Tuesday, March 26, 2019

To Disco With Love

I've gone a bit Disco recently.

In part, this was kind of inevitable. After all a lot of the bands I've written about on this blog had their Disco phase, so why shouldn't I have one too? And the truth is, I've always been more than a bit partial to some Disco. I was 10 years old in 1979, and I reckon that you'll find very few people who were that age in that year with free access to a radio and Top of the Pops whose souls aren't momentarily lifted whenever they hear the intro to Funkytown.
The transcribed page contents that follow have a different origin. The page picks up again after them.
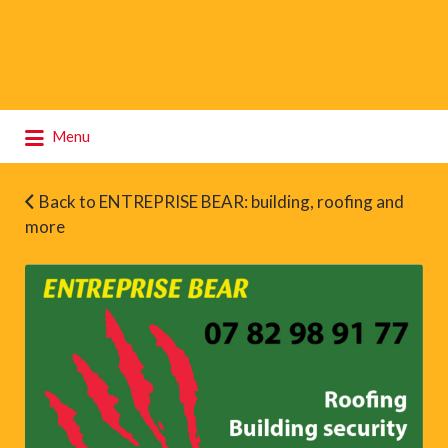
Search
Menu
for:
Back to ENTREPRISE BEAR: building, roofing and
more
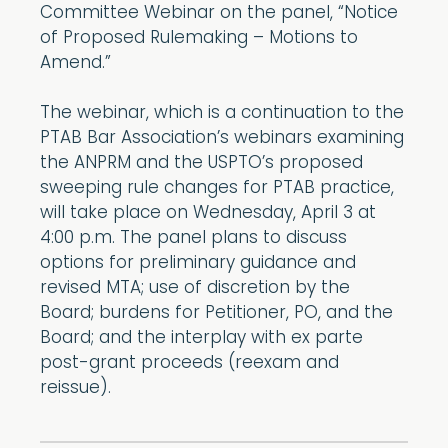
Committee Webinar on the panel, “Notice
of Proposed Rulemaking – Motions to
Amend.”
The webinar, which is a continuation to the
PTAB Bar Association’s webinars examining
the ANPRM and the USPTO’s proposed
sweeping rule changes for PTAB practice,
will take place on Wednesday, April 3 at
4:00 p.m. The panel plans to discuss
options for preliminary guidance and
revised MTA; use of discretion by the
Board; burdens for Petitioner, PO, and the
Board; and the interplay with ex parte
post-grant proceeds (reexam and
reissue).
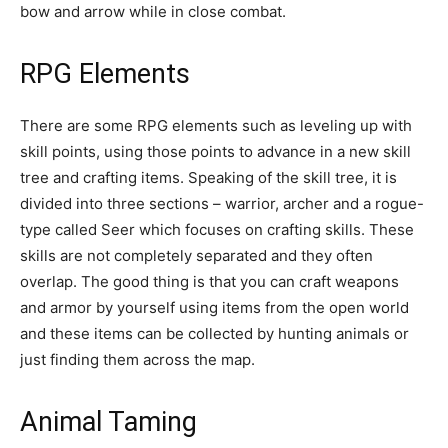
bow and arrow while in close combat.
RPG Elements
There are some RPG elements such as leveling up with
skill points, using those points to advance in a new skill
tree and crafting items. Speaking of the skill tree, it is
divided into three sections – warrior, archer and a rogue-
type called Seer which focuses on crafting skills. These
skills are not completely separated and they often
overlap. The good thing is that you can craft weapons
and armor by yourself using items from the open world
and these items can be collected by hunting animals or
just finding them across the map.
Animal Taming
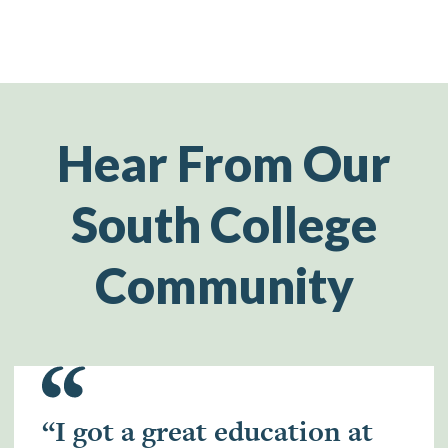
Hear From Our
South College
Community
“I got a great education at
But my recent phase has been influenced by David Hamsley's To Disco With Love, a book that  collects together some of the Disco era's album artwork, grouped into different themes (with the mid 70s dominating, there's a lot of golds, browns and sunburnt finishes), The covers are often pretty much as bad as you would expect, but then again, so what? As a Black Sabbath fan, I'm perfectly comfortable with the idea of great music coming with dreadful covers.
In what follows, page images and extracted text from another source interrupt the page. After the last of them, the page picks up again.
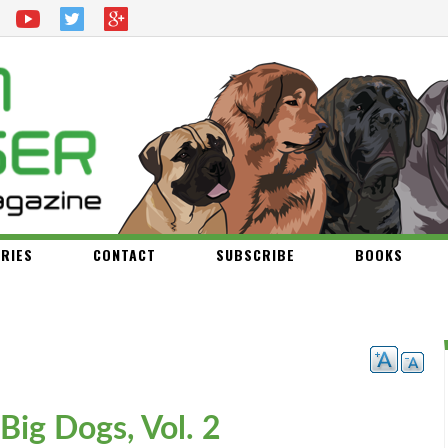
RIES
CONTACT
SUBSCRIBE
BOOKS
 Big Dogs, Vol. 2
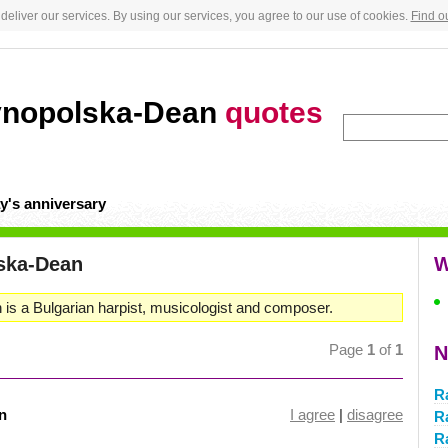
deliver our services. By using our services, you agree to our use of cookies.
Find o
vnopolska-Dean
quotes
y's anniversary
ska-Dean
W
s a Bulgarian harpist, musicologist and composer.
Page
1
of
1
N
R
n
I agree
|
disagree
R
R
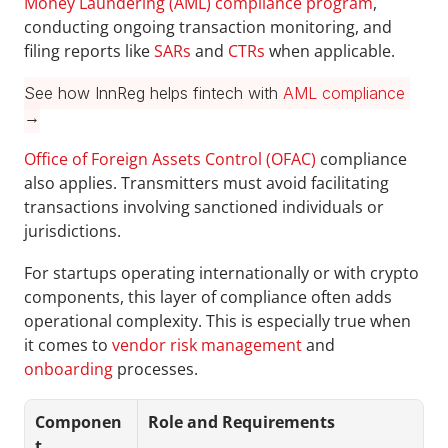
Money Laundering (AML) compliance program
, 
conducting ongoing transaction monitoring, and 
filing reports like 
SARs 
and 
CTRs
 when applicable.
See how InnReg helps fintech with 
AML compliance
→
Office of Foreign Assets Control (OFAC)
 compliance 
also applies. Transmitters must avoid facilitating 
transactions involving sanctioned individuals or 
jurisdictions. 
For startups operating internationally or with crypto 
components, this layer of compliance often adds 
operational complexity. This is especially true when 
it comes to 
vendor risk management
 and 
onboarding
 processes.
Componen
Role and Requirements
t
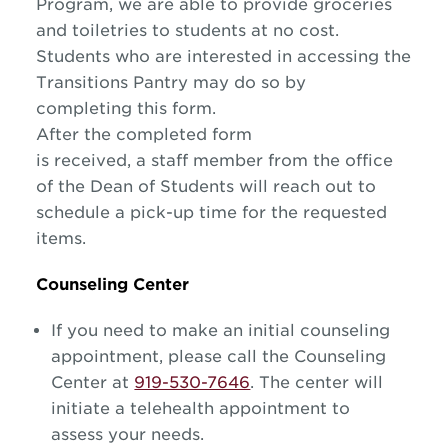
Program, we are able to provide groceries
and toiletries to students at no cost.
Students who are interested in accessing the
Transitions Pantry may do so by
completing this form.
After the completed form
is received, a staff member from the office
of the Dean of Students will reach out to
schedule a pick-up time for the requested
items.
Counseling Center
If you need to make an initial counseling
appointment, please call the Counseling
Center at
919-530-7646
. The center will
initiate a telehealth appointment to
assess your needs.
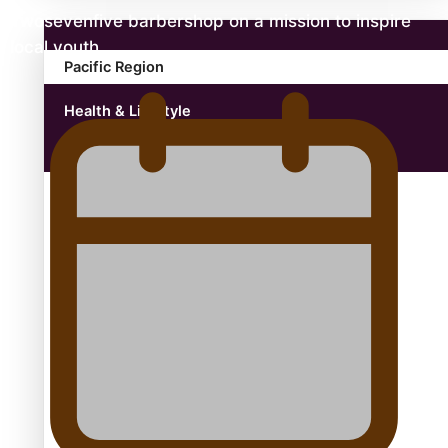
Twosevenfive barbershop on a mission to inspire
local youth
Pacific Region
Health & Lifestyle
Education
Aitutaki: A Changing Tide | Full Documentary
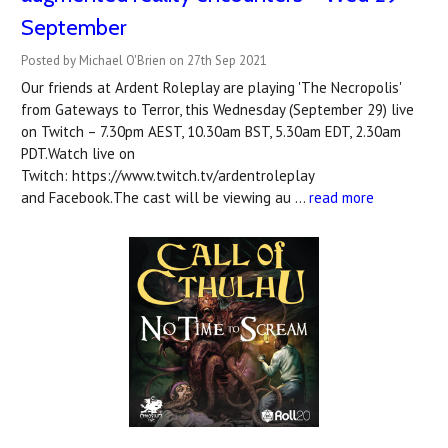
September
Posted by Michael O'Brien on 27th Sep 2021
Our friends at Ardent Roleplay are playing 'The Necropolis'
from Gateways to Terror, this Wednesday (September 29) live
on Twitch – 7.30pm AEST, 10.30am BST, 5.30am EDT, 2.30am
PDT.Watch live on
Twitch: https://www.twitch.tv/ardentroleplay
and Facebook.The cast will be viewing au …
read more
And a lot of it was great. Chic and Giorgio Moroder get a lot of the attention these days, but at the moment I prefer the mid 70s period: less glitter more strings plus a sprinkle of high camp (which, let's face it, gave flavour to most of the great pop from the 70s). Disco's borders with Funk and soul were pretty porous, and the book finds space for Kool & the Gang, Philadelphia International and even Ramsey Lewis.


The older I get, the more I like this stuff. And I like it without irony, this is no guilty pleasure, where the Salsoul Orchestra albums are tucked safely away from view. I think it's because it's all upbeat stuff. I find dark and edgy music overrated these days, I'll take the Beach Boys, Stevie Wonder, AC/DC or ABBA any day.